■ **Exercise set**:
#1 From the piece on rough/soft-field space landings, list every spacecraft or group of spacecraft that it names as having worked well under the design criterion.
#2 Answer these questions from the piece on rough/soft-field space landings:
(a) Over which years did the design criterion work for the craft it mentions?
(b) Which two quantities does the illustration mark as important?
(c) What can tipping the landing pads inward help with?
#3 Write out the passage of the piece on rough/soft-field space landings that begins at the words "We have seen" and ends after the words "lunar landers,  1966-1972.".

Rough/Soft-Field Space Landings

We have seen some tip-over failures among landers recently sent to the moon.  Looking at photos of these craft,  I see a pattern:  those that failed were too tall and narrow to reliably survive rough field landings in soft regolith on the moon.  There is a design criterion for that,  which worked well for Surveyor 1 and 3,  and the Apollo lunar landers,  1966-1972.  

There is much more to this than simple static stability,  per the classic high school physics problem!  There are the off-plumb angle effects of rough surfaces,  with both local slopes and obstructions.  There are the dynamic effects of nonzero vertical and horizontal speeds at the moment of touchdown.  There is also the issue of landing legs exerting too much pressure on the regolith and sinking-in.  That also leads to off-plumb angles,  as it will never occur symmetrically among the legs!   It also affects any subsequent takeoff,  as a sunken landing pad carries a load of regolith as extra weight,  and exerts a “tent stake” retardation.

The illustration shows all this empirical knowledge in one place.  Important are the minimum dimension s_min  across the polygon made by the centers of the landing pads,  and the height of the center of gravity h_cg.  The old criterion is shown,  which also helps address horizontal velocity limits at touchdown.  There is a lower limit on total pad area,  to avoid landing pads sinking into the regolith.  Tipping pads inward can help to “skitter-over” small rocks and protuberances.

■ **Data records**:

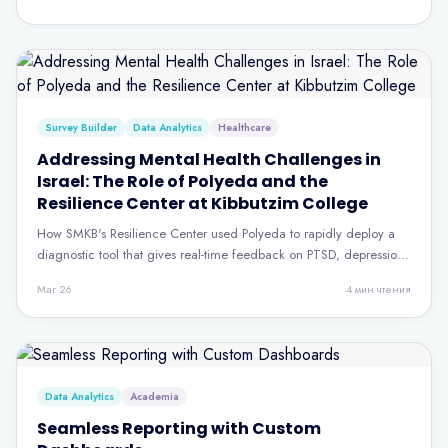
Survey Builder
Data Analytics
Healthcare
Addressing Mental Health Challenges in
Israel: The Role of Polyeda and the
Resilience Center at Kibbutzim College
How SMKB's Resilience Center used Polyeda to rapidly deploy a
diagnostic tool that gives real-time feedback on PTSD, depression,
and stress symptoms — helping hundreds take their first step
Mar 26
4
мин чтения
toward healing.
Data Analytics
Academia
Seamless Reporting with Custom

■ **Outputs by task**:
#1
Surveyor 1
Surveyor 3
The Apollo lunar landers

#2
(a) 1966-1972.
(b) The minimum dimension s_min across the polygon made by the centers of the landing pads, and the height of the center of gravity h_cg.
(c) It can help the lander "skitter-over" small rocks and protuberances.

#3
We have seen some tip-over failures among landers recently sent to the moon.  Looking at photos of these craft,  I see a pattern:  those that failed were too tall and narrow to reliably survive rough field landings in soft regolith on the moon.  There is a design criterion for that,  which worked well for Surveyor 1 and 3,  and the Apollo lunar landers,  1966-1972.